Since the mid-2000s the federal government has gotten more involved in regional planning and implementation. Beginning in 2009 successive governments launched several agriculture-related initiatives and policy platforms, including the State Policy on Food and Agriculture, which runs through 2020; the State Policy Towards Herders (SPTH), the first phase of which is expected to wrap up in 2015; and the Mongolian National Livestock Programme, which was launched in 2010 and is set to run through 2021.
The SPTH aims to boost this group’s income by 50% by 2015 – primarily by improving livestock quality and marketing – in addition to providing herders with better insurance and social security benefits. Similarly, the livestock programme, which was developed by the government in conjunction with the ADB, aims to introduce new technologies and methods to the sector, in line with international standards. Additionally, it includes a variety of components aimed at protecting and preserving Mongolia’s pastureland, which is increasingly threatened by mining interests. “In general the project aims to formalise Mongolia’s livestock industry,” J. Tuvshinsanaa, director of a major domestic agriculture development project sponsored by the ADB, told OBG. “This includes improving sustainability, boosting the quality of livestock-derived products and adding value all along the production chain.”
A variety of additional self-sufficiency-related programmes are currently under way in Mongolia. The government is working to expand the country’s storage capacity for agricultural products, for example. According to the Ministry of Industry and Agriculture (MIA), as of September 2013 the nation had the capacity to store around 110,000 tonnes of agricultural products, equal to only around one-quarter of the expected harvest for the year. With this in mind, new storage facilities are currently under construction throughout the country.
In November 2012 the MIA signed a deal with the government of Laos, under which Mongolia will carry out agricultural activities on 10,000 ha of rented land in the South-east Asian country. The deal, which has been in development since at least 2010, is the latest in a long line of projects carried out on a joint basis by the two countries. Mongolia will likely use the majority of the land to produce rice, which accounts for a large percentage of food imports into the nation on an annual basis. Some percentage of the land might also be used to grow redwood trees for wood production. In addition to the agriculture deal, in late 2012 Mongolia and Laos agreed to cooperate on a number of other projects, primarily in the areas of industrial production and trade.

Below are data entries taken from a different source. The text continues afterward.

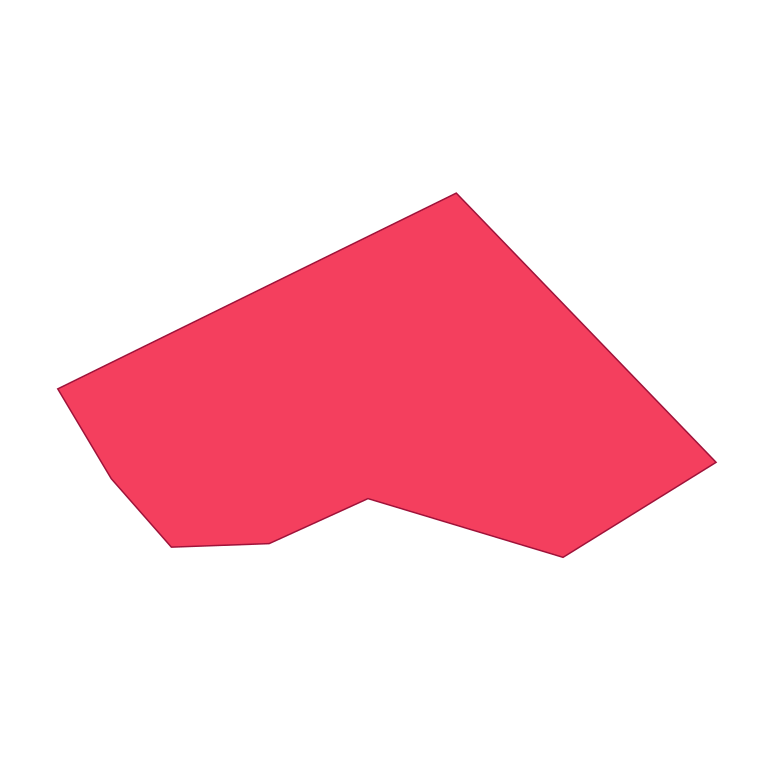 SVG path tracing the border of Mingəçevir, rotated 176°
{"feature_id": "AZE-1683", "entity_name": "Mingəçevir", "entity_type": "Municipality", "adm_level": 1, "iso_a3": "AZE", "parent_name": "Azerbaijan", "parent_adm1": "", "projection": "orthographic", "projection_center": [46.99, 40.753], "detail": "fine", "context": "isolated", "style": "filled", "palette": "rose", "viewbox_px": 768, "rotation_deg": 176, "n_neighbors": 0, "source": "natural_earth", "source_scale": "10m", "svg_char_len": 278}
<svg xmlns="http://www.w3.org/2000/svg" viewBox="0 0 768 768"><g transform="rotate(176 384 384)"><path d="M217.5,198.6L408.0,270.8L509.7,232.8L607.5,236.1L662.7,308.6L709.8,401.9L298.6,569.4L58.2,282.7L217.5,198.6Z" fill="#f43f5e" stroke="#9f1239" stroke-width="1.5"/></g></svg>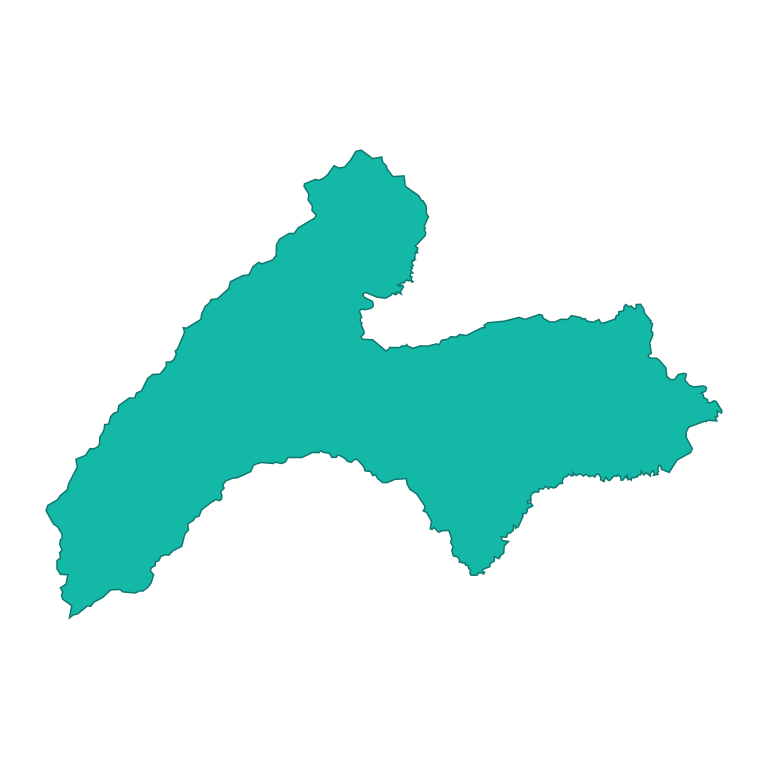 Wang Chin, Phrae, Thailand (Mercator projection)
{"feature_id": "78962969B75821341388789", "entity_name": "Wang Chin", "entity_type": "district", "adm_level": 2, "iso_a3": "THA", "parent_name": "Thailand", "parent_adm1": "Phrae", "projection": "mercator", "projection_center": [99.714, 17.875], "detail": "fine", "context": "isolated", "style": "filled", "palette": "teal", "viewbox_px": 768, "rotation_deg": 0, "n_neighbors": 0, "source": "geoboundaries", "source_scale": "gbopen_adm2", "svg_char_len": 6093}
<svg xmlns="http://www.w3.org/2000/svg" viewBox="0 0 768 768"><path d="M651.1,321.1L644.6,313.3L643.7,308.9L640.6,304.3L636.1,304.5L636.3,307.4L634.6,309.3L631.1,305.9L628.8,306.9L626.0,304.5L624.2,306.1L623.6,310.8L618.8,311.7L618.8,314.5L616.3,315.8L615.1,319.1L604.3,322.8L601.0,323.1L598.9,319.5L593.2,322.2L586.8,321.0L585.2,318.7L581.7,318.9L580.8,317.5L571.5,315.6L567.8,319.4L560.6,319.3L555.2,321.9L550.0,322.0L543.2,318.3L542.3,315.3L539.5,314.4L525.0,319.4L519.1,317.4L504.3,321.2L487.9,322.7L484.0,325.4L485.2,327.6L481.6,327.9L466.4,335.5L459.6,334.5L456.3,337.1L450.8,336.7L447.8,339.1L441.4,340.3L439.4,344.6L436.6,343.9L427.3,346.2L420.7,345.9L412.9,348.2L408.1,346.4L406.6,344.5L405.8,345.9L401.6,346.0L400.1,347.6L389.6,347.5L388.6,349.5L385.8,350.9L372.6,339.7L362.5,339.3L360.8,336.9L364.0,333.7L364.1,331.7L361.1,324.5L362.0,323.0L360.5,322.1L360.4,318.8L361.8,317.2L359.4,311.3L361.0,309.2L365.1,309.7L371.0,308.3L372.9,306.6L373.3,304.3L372.3,301.3L364.3,297.3L362.6,294.4L365.5,292.3L376.9,297.1L385.3,298.2L390.8,295.4L392.2,293.2L395.5,294.7L396.7,294.2L395.0,292.8L397.0,293.3L397.8,292.1L401.3,294.0L400.3,291.8L403.4,287.1L402.9,285.5L401.3,285.0L399.7,286.4L397.0,284.2L398.8,284.8L401.8,282.6L403.8,283.0L406.6,279.8L408.5,280.9L410.5,280.3L412.1,282.2L413.0,281.6L410.9,279.8L412.0,276.9L410.1,276.7L410.8,272.9L412.8,273.0L410.6,270.5L412.4,268.1L411.1,266.6L413.3,265.5L411.4,262.1L414.5,260.1L413.1,260.1L414.8,258.9L415.0,253.2L417.6,252.7L416.2,251.1L417.5,250.4L417.7,247.9L415.1,246.2L425.2,235.6L425.7,232.7L424.3,230.6L425.4,228.6L424.1,226.4L428.5,216.6L426.4,213.8L426.2,206.1L423.1,200.8L421.2,200.2L418.9,195.9L405.3,186.3L404.0,175.9L392.9,176.6L387.5,169.5L385.9,165.2L382.8,162.6L381.7,157.0L372.6,158.6L361.2,150.1L355.7,151.5L350.7,160.0L344.5,167.2L338.6,168.0L334.1,165.7L327.5,174.9L323.5,178.2L319.5,180.2L315.2,179.5L304.4,183.9L304.1,186.6L309.0,194.4L308.1,199.8L312.4,206.0L312.0,210.5L316.2,215.2L314.9,217.9L298.3,227.8L294.1,233.5L289.1,233.4L279.6,239.2L276.5,244.8L276.2,255.2L272.7,260.0L261.9,263.8L258.5,262.4L252.9,266.8L248.9,274.9L242.8,275.6L230.4,281.7L228.9,288.4L217.4,298.8L211.1,299.5L209.1,303.3L205.2,306.3L201.6,314.1L200.9,319.4L186.6,328.2L183.3,327.6L184.6,332.3L177.7,348.8L175.3,350.8L176.3,354.6L173.6,360.0L170.2,362.0L166.3,362.1L166.3,366.3L160.2,374.0L152.6,374.5L147.7,378.4L141.6,390.8L136.5,393.0L134.6,398.1L129.3,398.0L118.9,405.5L117.6,411.9L113.8,413.2L110.7,416.5L108.7,424.1L104.7,424.6L103.9,430.3L99.8,437.3L99.5,444.1L98.2,446.5L94.5,448.6L89.9,448.7L85.5,455.4L75.9,459.3L77.3,466.9L68.6,484.0L67.2,489.8L60.3,495.6L57.5,499.8L47.8,505.4L46.1,510.7L53.5,524.0L57.7,526.9L62.0,534.1L62.1,538.2L60.4,539.8L59.8,544.8L62.2,550.4L59.6,552.4L60.5,557.9L57.0,560.6L57.0,568.9L60.5,574.4L67.8,574.7L66.1,584.1L60.3,587.9L62.8,592.0L61.5,594.9L62.6,599.1L71.8,605.7L69.4,617.9L73.3,614.9L77.5,614.0L87.6,605.8L90.8,606.3L93.8,602.2L102.8,597.4L110.8,589.8L119.9,589.5L122.9,591.9L135.3,593.0L139.8,590.8L142.8,591.1L147.9,587.3L151.0,583.0L153.7,574.7L150.4,571.1L151.3,567.6L155.1,565.7L155.4,562.1L158.8,560.7L160.8,556.3L165.0,554.8L169.0,555.1L172.9,550.8L181.7,546.3L184.8,534.1L188.5,529.8L187.6,524.0L193.6,520.1L195.0,517.3L198.9,516.3L201.7,509.7L210.4,503.0L215.8,499.5L219.4,500.7L221.5,499.1L221.8,495.2L220.6,491.8L224.1,488.2L222.8,484.7L226.0,480.8L233.1,478.0L237.2,477.8L250.7,471.6L253.2,465.7L255.7,464.1L261.6,462.5L273.0,463.5L275.3,462.2L281.9,463.5L285.4,461.9L288.0,457.5L301.9,457.5L312.6,452.4L319.0,452.7L320.7,450.6L322.8,452.2L329.8,453.4L331.7,457.3L336.2,457.4L337.5,455.5L339.6,455.3L345.5,458.9L347.1,461.1L351.4,462.3L354.4,459.5L357.4,459.6L363.8,466.7L365.0,470.9L370.4,471.4L372.8,475.7L375.4,474.7L377.7,478.5L382.5,482.6L387.2,482.6L394.7,479.4L406.2,478.6L407.1,483.9L409.9,489.3L416.7,493.9L424.8,506.0L425.0,508.0L423.2,510.9L426.6,512.4L431.6,521.5L430.2,528.8L431.9,529.4L434.2,527.5L438.5,532.2L442.8,530.6L448.9,530.5L451.7,538.7L450.6,542.5L453.2,546.8L451.8,550.5L453.3,555.9L457.4,556.8L459.3,559.3L459.4,562.3L461.1,561.6L462.0,563.0L464.7,562.8L465.6,565.1L468.1,565.4L468.6,568.3L470.5,570.1L469.8,573.3L471.1,575.3L477.3,575.1L478.0,573.1L481.4,572.8L483.5,574.0L484.6,572.3L482.4,571.0L482.4,569.5L489.8,566.7L490.3,563.3L494.2,561.2L494.4,556.8L499.1,558.6L500.9,555.1L503.7,553.3L504.2,545.9L508.5,541.5L502.3,540.5L501.1,536.9L506.6,537.2L507.7,533.1L509.9,533.2L513.0,530.6L513.6,525.1L515.1,525.7L515.3,528.3L518.3,526.8L523.0,516.3L522.6,513.6L525.9,513.5L527.4,511.3L526.9,508.9L532.7,505.9L530.5,502.4L527.7,503.6L527.5,500.7L531.1,500.7L530.6,496.2L531.8,493.9L534.5,492.0L538.7,492.0L538.9,488.8L543.1,489.0L545.7,486.2L548.7,488.9L550.4,486.6L553.3,488.0L555.8,487.3L559.0,483.8L562.6,483.3L562.2,480.8L564.1,477.1L566.7,476.6L568.7,474.2L571.2,475.9L573.3,475.5L573.0,472.6L576.1,475.6L580.2,473.7L583.4,476.1L585.9,474.1L589.4,476.7L592.4,475.5L594.9,477.0L596.4,474.2L598.3,474.0L600.7,477.0L600.7,479.8L604.0,481.6L605.6,477.2L608.4,480.3L610.0,480.3L613.8,476.0L617.0,476.3L618.3,475.0L620.4,476.6L621.1,480.3L623.3,479.8L625.0,477.0L626.6,477.8L626.1,476.6L627.2,475.3L627.9,479.7L630.5,479.1L631.2,480.1L632.0,477.4L634.8,477.8L635.6,476.6L637.2,477.1L638.3,474.9L640.6,474.9L641.4,471.2L643.7,475.0L646.3,472.8L650.4,476.1L650.4,473.4L653.0,470.7L654.3,472.9L653.5,475.3L658.0,474.4L657.2,472.7L658.6,471.5L657.7,469.2L659.1,465.2L660.6,465.7L661.5,469.4L669.2,472.4L677.1,460.0L690.5,452.6L692.4,448.7L686.3,437.6L686.2,432.3L688.6,427.1L704.7,421.2L706.3,421.7L707.3,420.3L716.8,420.9L715.2,417.0L717.7,416.6L717.2,410.9L721.5,413.1L721.9,410.8L716.1,401.5L713.9,400.8L710.6,402.7L707.9,402.6L707.4,399.5L703.8,397.6L703.2,394.6L701.3,393.2L705.6,391.1L706.5,388.2L705.6,386.7L702.6,385.9L694.2,387.0L689.3,385.3L684.9,380.2L686.4,374.3L684.3,373.3L678.3,374.5L674.3,379.7L670.5,379.6L666.8,376.3L665.8,367.7L659.2,360.1L656.4,358.1L651.0,358.3L648.3,356.8L648.4,355.2L651.3,353.2L649.7,342.8L652.8,335.4L652.6,332.2L651.0,330.8L652.5,323.6L650.5,322.7L651.1,321.1Z" fill="#14b8a6" stroke="#0f766e" stroke-width="1.5"/></svg>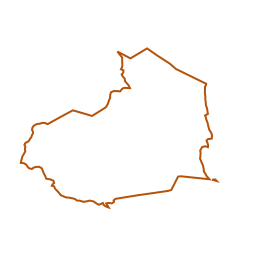 the district of Massapê, Ceará, Brazil, rotated 102°
{"feature_id": "56859067B42354629826909", "entity_name": "Massapê", "entity_type": "district", "adm_level": 2, "iso_a3": "BRA", "parent_name": "Brazil", "parent_adm1": "Ceará", "projection": "equal_earth", "projection_center": [-40.377, -3.486], "detail": "fine", "context": "isolated", "style": "outline", "palette": "amber", "viewbox_px": 256, "rotation_deg": 102, "n_neighbors": 0, "source": "geoboundaries", "source_scale": "gbopen_adm2", "svg_char_len": 2075}
<svg xmlns="http://www.w3.org/2000/svg" viewBox="0 0 256 256"><g transform="rotate(102 128 128)"><path d="M65.8,147.1L67.9,146.5L70.0,146.5L72.0,147.1L72.6,144.4L75.0,144.2L77.0,145.3L78.8,143.7L80.3,141.6L83.0,140.5L84.5,138.5L86.2,136.2L88.6,134.4L89.4,139.7L90.6,141.7L93.9,143.4L94.1,146.1L94.8,149.6L96.7,152.1L99.0,152.3L102.5,151.8L104.6,152.3L106.5,152.5L108.5,152.7L110.6,153.3L112.1,153.8L113.9,155.5L123.7,165.7L123.0,174.2L122.5,181.3L122.2,185.6L127.9,192.4L140.9,207.4L140.4,210.1L140.7,212.7L142.2,215.3L142.9,217.6L144.5,219.8L146.2,221.1L147.9,221.6L149.7,221.5L151.1,220.4L152.9,219.8L155.1,220.5L157.4,220.7L158.8,221.6L160.6,222.0L162.2,223.1L163.9,225.2L166.1,225.8L167.5,224.5L169.9,224.5L172.1,223.6L174.9,224.4L177.8,225.4L182.8,225.6L184.4,225.6L184.1,222.4L185.1,219.7L186.8,218.2L187.9,216.6L188.1,213.5L186.4,212.1L185.3,210.0L184.4,207.0L185.3,204.0L188.1,202.1L190.2,200.7L192.0,199.1L194.6,197.4L194.4,193.5L195.0,190.1L197.1,188.8L198.8,190.1L200.3,190.5L200.4,188.2L202.6,186.6L204.7,183.5L206.2,181.6L207.6,179.9L208.3,176.8L208.8,174.1L208.4,171.3L208.3,167.6L208.5,165.0L209.6,162.8L209.1,160.2L209.5,156.4L208.5,153.5L207.0,150.4L207.0,146.5L207.8,144.6L208.5,142.7L209.1,140.4L206.6,137.0L208.3,135.8L209.3,133.5L209.8,130.4L208.1,131.9L206.3,133.6L205.3,131.5L205.1,128.1L203.2,126.3L201.8,127.0L199.9,125.5L191.8,104.6L187.6,93.1L181.3,76.0L179.7,72.8L165.1,68.9L164.2,66.0L161.2,37.7L158.7,41.1L156.6,42.9L154.9,44.7L152.7,45.3L149.2,46.8L146.9,48.5L144.6,50.0L142.9,51.2L140.8,51.3L137.4,51.8L134.9,52.7L133.1,52.1L131.2,51.5L129.8,48.6L130.1,45.8L128.0,46.1L125.7,47.4L123.9,48.6L122.2,47.4L121.0,43.9L117.7,44.3L115.0,45.9L112.9,48.1L110.8,49.2L108.3,50.4L106.2,51.3L103.9,52.9L101.2,54.2L99.8,55.2L97.7,52.8L94.6,53.9L92.1,54.9L89.6,56.5L85.5,57.7L82.8,58.7L81.2,58.8L79.1,59.6L76.9,60.3L74.4,60.7L71.7,61.3L70.2,60.7L68.5,60.7L60.3,93.4L56.4,100.4L50.9,114.8L46.2,125.9L57.4,137.9L59.4,140.1L55.4,154.3L60.3,148.4L65.8,147.1ZM161.4,30.2L160.2,31.9L161.1,35.0L161.4,30.2Z" fill="none" stroke="#b45309" stroke-width="2"/></g></svg>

Several international groups are involved in boosting food self-sufficiency in Mongolia. The Global Agriculture and Food Security Programme, established by the G-20 group of countries in 2009, is currently in the midst of implementing a programme in Mongolia that aims to improve the links between farmers and the market, boost the quality of Mongolian livestock and provide general technical assistance to the domestic industry. In mid-July 2013 the EU’s commissioner for agriculture and rural development visited the country to discuss potential future EU-Mongolia cooperation in these areas. “A wide variety of international organisations are involved in the agriculture sector here,” Tuvshinsanaa told OBG.